Reproductive success is measured primarily by pigs produced per sow per year and is dependent upon both farrowing rate and litter size. In order to achieve optimal reproductive rates, both the anatomical and physiological workings of the reproductive system must function properly. A basic understanding of the anatomical and physiological function of the female pig reproductive system can aid producers in anticipating and troubleshooting reproductive problems, and in facilitating decisions which impact performance of the breeding herd. This article introduces the reader to the anatomy and physiology of female reproduction and how this acts to enhance or inhibit performance.

The Female Reproductive Tract

General Parts and Support

The female reproductive tract is composed of paired right and left ovaries, oviducts, and uterine horns (Figure 1). It contains only a single cervix, vagina and vulva (external genitalia). Collectively, these structures are supported by the broad ligament and hang loosely suspended below the rectum in the both pelvic canal and lower abdomen. The broad ligament is made of tough connective tissue, attaching near the point of the spine, and running continuously with the inner most layer of the abdominal cavity. Many of the blood vessels and nerves travel through this large piece tissue in order to supply the reproductive tract with blood, hormones and neural stimuli. In prepubertal gilts, the ligament is short, paper thin, and almost transparent. However, in late pregnancy it becomes very long as it stretches and thickens in order to support the increasing weight of the pregnant reproductive tract.

The Ovary

Follicle Development

The ovary of the pig is primarily important because it is the source for both reproductive hormones and eggs. The ovary is particularly responsive to important hormones that are released from other organs, especially those of the pituitary. The pituitary is located near the base of the brain and is the source of Follicle Stimulating Hormone (FSH) and Luteinizing Hormone (LH). It is these two hormones which are responsible for initiating and stimulating the ovary to become active in order to begin reproduction. Note: PG600Ò is an approved drug for stimulating estrus in gilts and is very close in structure and function to FSH and LH. FSH causes many small follicles (< 3 mm in diameter) to grow into medium sized follicles (3 - 6.5 mm). These follicles appear as small, blister-like structures on the surface of the ovary (Figure 1). Each follicle contains an egg and produces considerable amounts of steroid hormones, most notably, estrogen. The other pituitary hormone, LH, is important for the continued growth of the medium sized follicles into large follicles, which are responsible for releasing the egg at estrus.
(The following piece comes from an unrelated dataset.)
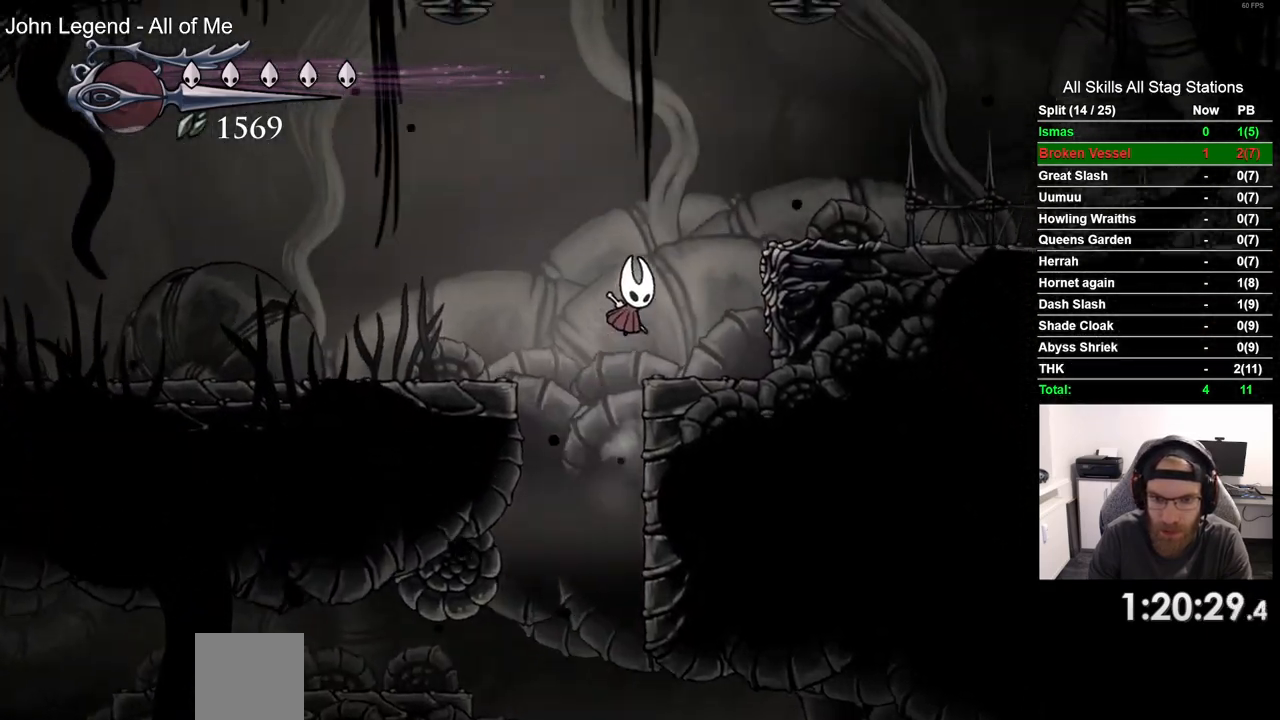
{"dt_ms": 500, "buttons": ["DPAD_RIGHT"], "left_stick": "center", "right_stick": "center", "events": []}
As the follicles grow, the egg inside the follicle also begins to mature as estrogen levels inside the follicle become very high. This elevated follicle estrogen ultimately leads to increased estrogen levels in the blood. When the blood concentrations of estrogen become high enough, the female shows signs of estrus and eventually stands for the back pressure test in the presence of a boar.
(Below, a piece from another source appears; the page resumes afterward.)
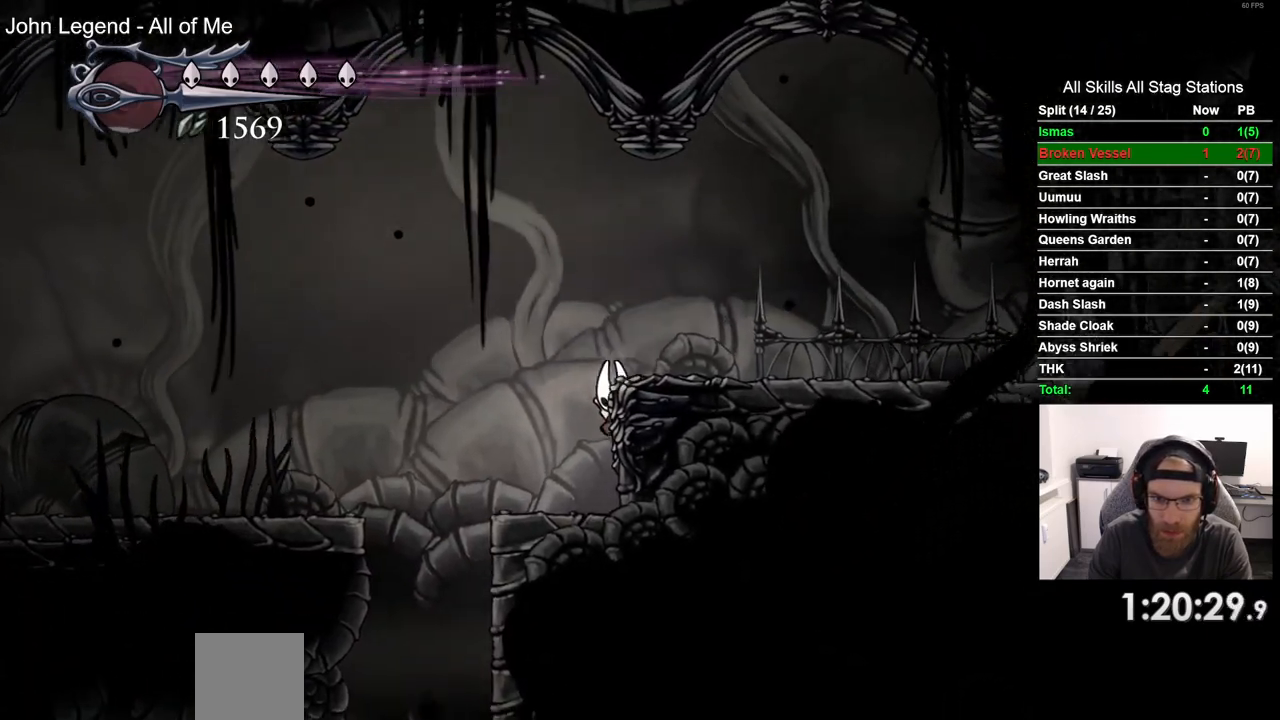
{"dt_ms": 500, "buttons": ["DPAD_RIGHT"], "left_stick": "center", "right_stick": "center", "events": [[317, "R2", "down"], [500, "R2", "up"]]}
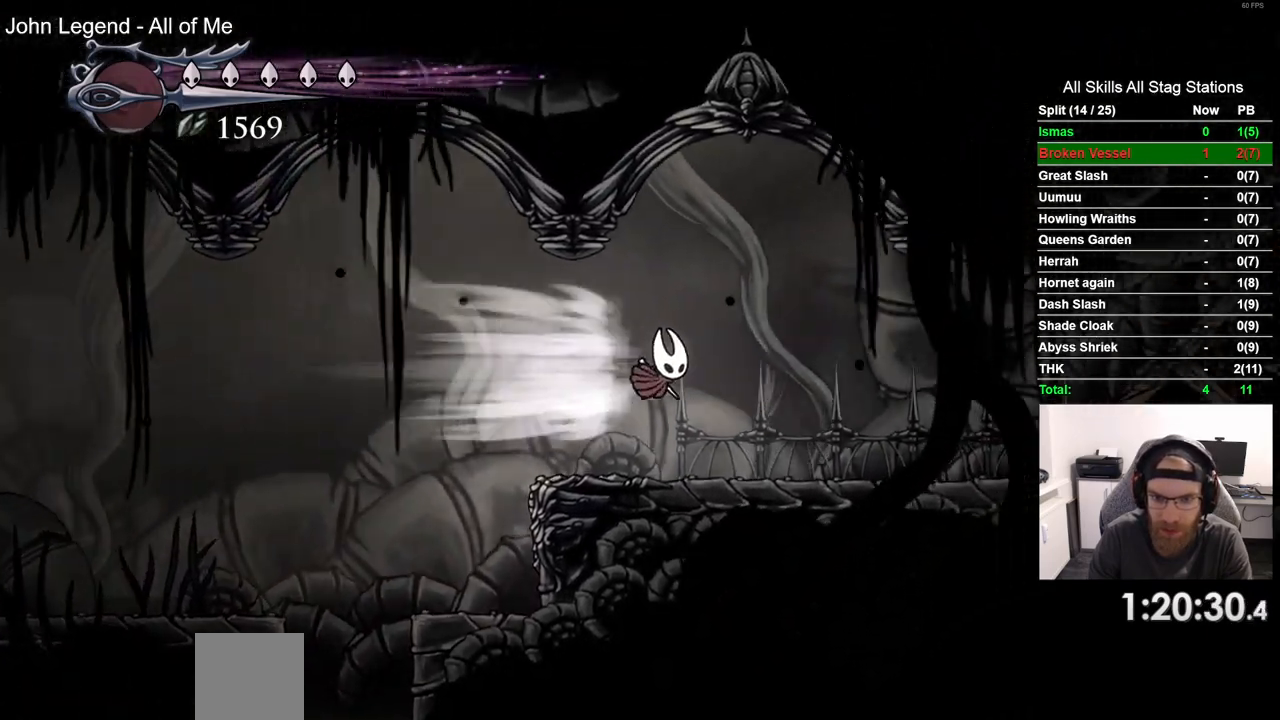
{"dt_ms": 500, "buttons": ["DPAD_RIGHT"], "left_stick": "center", "right_stick": "center", "events": []}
The occurrence of peak levels of estrogen in the blood, which originate from the large follicles on the ovary, is followed closely by a surge of LH into the blood at the time of estrus. Ovulation of the large follicles appears to occur at a specific time interval (~ 42 h) after this LH surge. The eggs from all of the large follicles from both ovaries ovulate in a relatively short period of time (~ 3 h). However, even though there is minimal variation in the time to ovulate all follicles within a female, the time of ovulation after onset of estrus is highly variable between females. Some sows are observed to ovulate as early as 24 h to as late as 60 h after onset of estrus. This variation in time of ovulation is greater than or equal to 24 h. Therefore this variation is very significant since after ovulation, the egg only lives 8-12 h, and sperm are less able to fertilize an egg 24 h after insemination. The objective then, for obtaining optimal reproductive performance, is to inseminate females within 12 h before ovulation. It has been observed that females ovulate approximately two-thirds of the way through the length of estrus. However, since length of estrus, and time of ovulation after onset of estrus are variable, and knowing when the female is out of estrus is not of any practical value, the best way to compensate for variation in time of ovulation is to get the female bred for the potential of both and early and late ovulation, by using two inseminations 12 to 24 h apart. A note of caution: these numbers are only estimates, and sperm life may be even shorter as stored extended semen ages.

Ovulation Rate

Ovulation rate or the number of large follicles that grow and ovulate (release eggs) at estrus is important because this number becomes the first limiting factor to litter size in pigs. Interestingly, the pig develops hundreds of small follicles during an estrous cycle, but typically only ovulates between 10-20 of these follicles at estrus. Some abnormalities do occur with follicle development, which ultimately leads to abnormal ovulation rates. In gilts at pubertal estrus, ovulation sometimes does not occur or only a few follicles actually grow and ovulate. This is also observed in some sows after weaning at certain times of the year and under cases of excessive weight loss during lactation. Sometimes follicles develop to the large size but fail to ovulate, leading to the condition known as cystic ovary disease. There have been reports where certain factors have been shown to specifically increase ovulation rate. In gilts, elevated feeding of dietary energy during the last 10 days before estrus and an increase in the number of lifetime estrous cycles appears to increase ovulation rate in females.


Once the follicle ovulates and releases the egg, there is some bleeding from the rupture site but this quickly forms a small blood clot on the ovary where the follicle once was. Within a few hours after ovulation, the cells of the follicle begin to rapidly change and divide into a new type of cell, which over the next few days, will form into corpus luteum cells, which produce progesterone, the hormone needed for developing the uterus, inhibiting estrus, and maintaining pregnancy. After ovulation of all the large follicles at estrus, the egg is moved into the tube called the oviduct. This movement occurs by the coordinated muscular contractions of a thin piece of tissue called the fimbria (Figure 1). The fimbria wraps around the entire ovary, and under the influence of estrogen, induces muscular contractions which propel all of the eggs into the funnel shaped opening of the oviduct.

The Oviduct

The oviduct is a short convoluted tube that connects the ovary to the uterus (Figure 1). This short tube is very important since it must propel the eggs in one direction and the sperm in the opposite direction. Fertilization takes place in the mid portion of the tube, called the ampulla. Most of the eggs reach the site of fertilization within 30 min to 1 h after ovulation. The eggs will remain viable and fertilizable in the tube for approximately 8-12 h after ovulation. Therefore it is important that insemination occur prior to ovulation so that sperm are waiting for the egg.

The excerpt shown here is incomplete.